%%

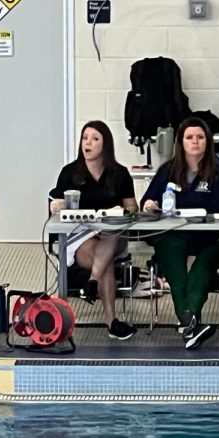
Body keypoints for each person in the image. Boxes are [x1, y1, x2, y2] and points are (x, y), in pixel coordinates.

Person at [139, 117, 219, 349]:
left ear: (207, 142)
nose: (195, 142)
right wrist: (150, 204)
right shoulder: (167, 171)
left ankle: (187, 321)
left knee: (202, 268)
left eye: (200, 137)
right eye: (189, 137)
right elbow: (146, 202)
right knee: (174, 262)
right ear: (181, 142)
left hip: (209, 236)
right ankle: (191, 322)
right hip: (174, 234)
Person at [50, 121, 138, 340]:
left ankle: (91, 281)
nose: (87, 143)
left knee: (111, 233)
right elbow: (55, 204)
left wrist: (125, 210)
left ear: (105, 144)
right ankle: (111, 321)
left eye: (94, 138)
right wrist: (55, 205)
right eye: (84, 138)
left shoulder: (120, 173)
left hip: (113, 233)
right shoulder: (69, 173)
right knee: (104, 259)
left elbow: (132, 206)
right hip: (82, 236)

%%

### WHAT IS EXPECTED
Pull every line containing "knee" out of the records.

### ANSWER SPACE
left knee: (202, 268)
right knee: (174, 262)
left knee: (111, 233)
right knee: (104, 259)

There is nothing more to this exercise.